:: THE INPUT
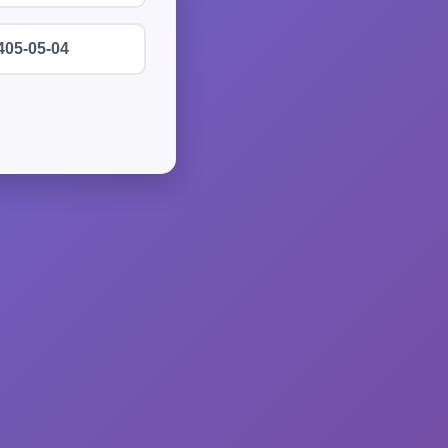
405-05-04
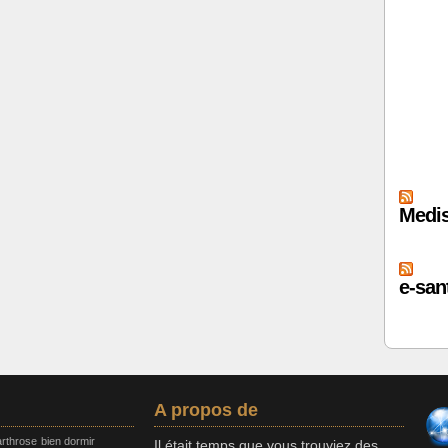
Medis
e-sant
A propos de
arthrose
bien dormir
Il était temps que vous trouviez des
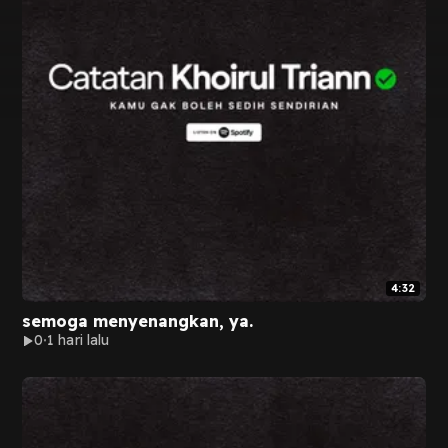
4:32
semoga menyenangkan, ya.
0
1 hari lalu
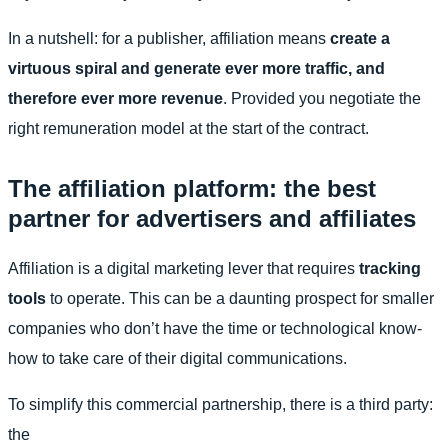
In a nutshell: for a publisher, affiliation means
create a
virtuous spiral and generate ever more traffic, and
therefore ever more revenue
. Provided you negotiate the
right remuneration model at the start of the contract.
The affiliation platform: the best
partner for advertisers and affiliates
Affiliation is a digital marketing lever that requires
tracking
tools
to operate. This can be a daunting prospect for smaller
companies who don’t have the time or technological know-
how to take care of their digital communications.
To simplify this commercial partnership, there is a third party:
the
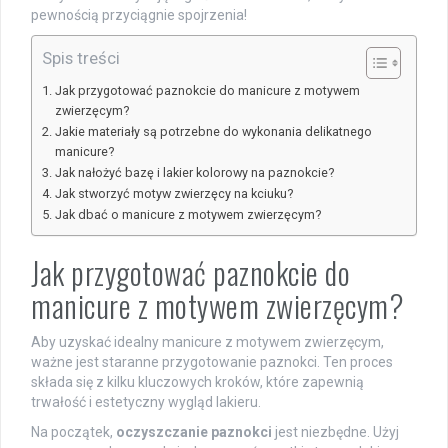
pewnością przyciągnie spojrzenia!
Spis treści
Jak przygotować paznokcie do manicure z motywem
zwierzęcym?
Jakie materiały są potrzebne do wykonania delikatnego
manicure?
Jak nałożyć bazę i lakier kolorowy na paznokcie?
Jak stworzyć motyw zwierzęcy na kciuku?
Jak dbać o manicure z motywem zwierzęcym?
Jak przygotować paznokcie do
manicure z motywem zwierzęcym?
Aby uzyskać idealny manicure z motywem zwierzęcym,
ważne jest staranne przygotowanie paznokci. Ten proces
składa się z kilku kluczowych kroków, które zapewnią
trwałość i estetyczny wygląd lakieru.
Na początek,
oczyszczanie paznokci
jest niezbędne. Użyj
::::
EXERCISE PROMPT
Put every text line of the listing above into a JSON list of strings, one string per line, skipping blank lines. Leave the pictures out.

TASK ANSWER
[
  "405-05-04",
  "Medis",
  "e-sant",
  "A propos de",
  "arthrose",
  "bien dormir",
  "Il était temps que vous trouviez des",
  "4:32",
  "semoga menyenangkan, ya.",
  "0",
  "1 hari lalu",
  "In a nutshell: for a publisher, affiliation means",
  "create a",
  "virtuous spiral and generate ever more traffic, and",
  "therefore ever more revenue",
  ". Provided you negotiate the",
  "right remuneration model at the start of the contract.",
  "The affiliation platform: the best",
  "partner for advertisers and affiliates",
  "Affiliation is a digital marketing lever that requires",
  "tracking",
  "tools",
  "to operate. This can be a daunting prospect for smaller",
  "companies who don’t have the time or technological know-",
  "how to take care of their digital communications.",
  "To simplify this commercial partnership, there is a third party:",
  "the",
  "pewnością przyciągnie spojrzenia!",
  "Spis treści",
  "Jak przygotować paznokcie do manicure z motywem",
  "zwierzęcym?",
  "Jakie materiały są potrzebne do wykonania delikatnego",
  "manicure?",
  "Jak nałożyć bazę i lakier kolorowy na paznokcie?",
  "Jak stworzyć motyw zwierzęcy na kciuku?",
  "Jak dbać o manicure z motywem zwierzęcym?",
  "Jak przygotować paznokcie do",
  "manicure z motywem zwierzęcym?",
  "Aby uzyskać idealny manicure z motywem zwierzęcym,",
  "ważne jest staranne przygotowanie paznokci. Ten proces",
  "składa się z kilku kluczowych kroków, które zapewnią",
  "trwałość i estetyczny wygląd lakieru.",
  "Na początek,",
  "oczyszczanie paznokci",
  "jest niezbędne. Użyj"
]